Transcribed page contents
>>>
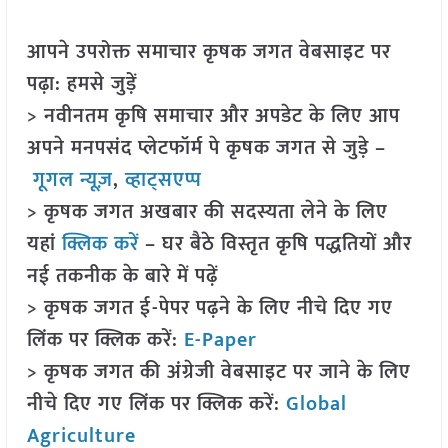
आपने उपरोक्त समाचार कृषक जगत वेबसाइट पर
पढ़ा: हमसे जुड़ें
> नवीनतम कृषि समाचार और अपडेट के लिए आप
अपने मनपसंद प्लेटफॉर्म पे कृषक जगत से जुड़े –
गूगल न्यूज़
,
व्हाट्सएप्प
> कृषक जगत अखबार की सदस्यता लेने के लिए
यहां
क्लिक करें
– घर बैठे विस्तृत कृषि पद्धतियों और
नई तकनीक के बारे में पढ़ें
> कृषक जगत ई-पेपर पढ़ने के लिए नीचे दिए गए
लिंक पर क्लिक करें:
E-Paper
> कृषक जगत की अंग्रेजी वेबसाइट पर जाने के लिए
नीचे दिए गए लिंक पर क्लिक करें:
Global
Agriculture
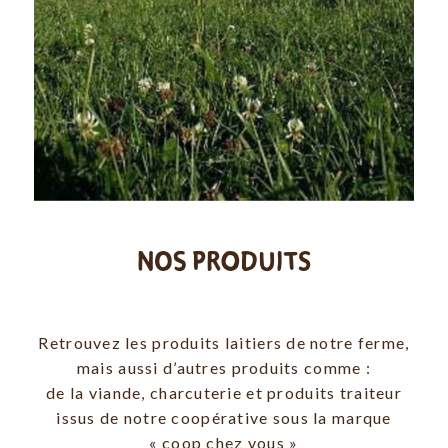
À LA FERME
NOS PRODUITS
MOULIN TIZON
Retrouvez les produits laitiers de notre ferme,
mais aussi d’autres produits comme :
de la viande, charcuterie et produits traiteur
Retrouvez des produits
issus de notre coopérative sous la marque
fermiers bons et sains pour
« coop chez vous »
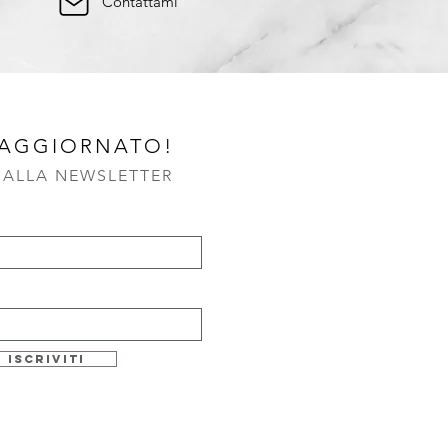
Contattami
 AGGIORNATO!
I ALLA NEWSLETTER
Iscriviti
<<<
**Directive**:
For each entry above, write it out again exactly but leave out any picture.

**Result of this exercise**:
आपने उपरोक्त समाचार कृषक जगत वेबसाइट पर
पढ़ा: हमसे जुड़ें
> नवीनतम कृषि समाचार और अपडेट के लिए आप
अपने मनपसंद प्लेटफॉर्म पे कृषक जगत से जुड़े –
गूगल न्यूज़
,
व्हाट्सएप्प
> कृषक जगत अखबार की सदस्यता लेने के लिए
यहां
क्लिक करें
– घर बैठे विस्तृत कृषि पद्धतियों और
नई तकनीक के बारे में पढ़ें
> कृषक जगत ई-पेपर पढ़ने के लिए नीचे दिए गए
लिंक पर क्लिक करें:
E-Paper
> कृषक जगत की अंग्रेजी वेबसाइट पर जाने के लिए
नीचे दिए गए लिंक पर क्लिक करें:
Global
Agriculture
À LA FERME
NOS PRODUITS
MOULIN TIZON
Retrouvez les produits laitiers de notre ferme,
mais aussi d’autres produits comme :
de la viande, charcuterie et produits traiteur
Retrouvez des produits
issus de notre coopérative sous la marque
fermiers bons et sains pour
« coop chez vous »
Contattami
 AGGIORNATO!
I ALLA NEWSLETTER
Iscriviti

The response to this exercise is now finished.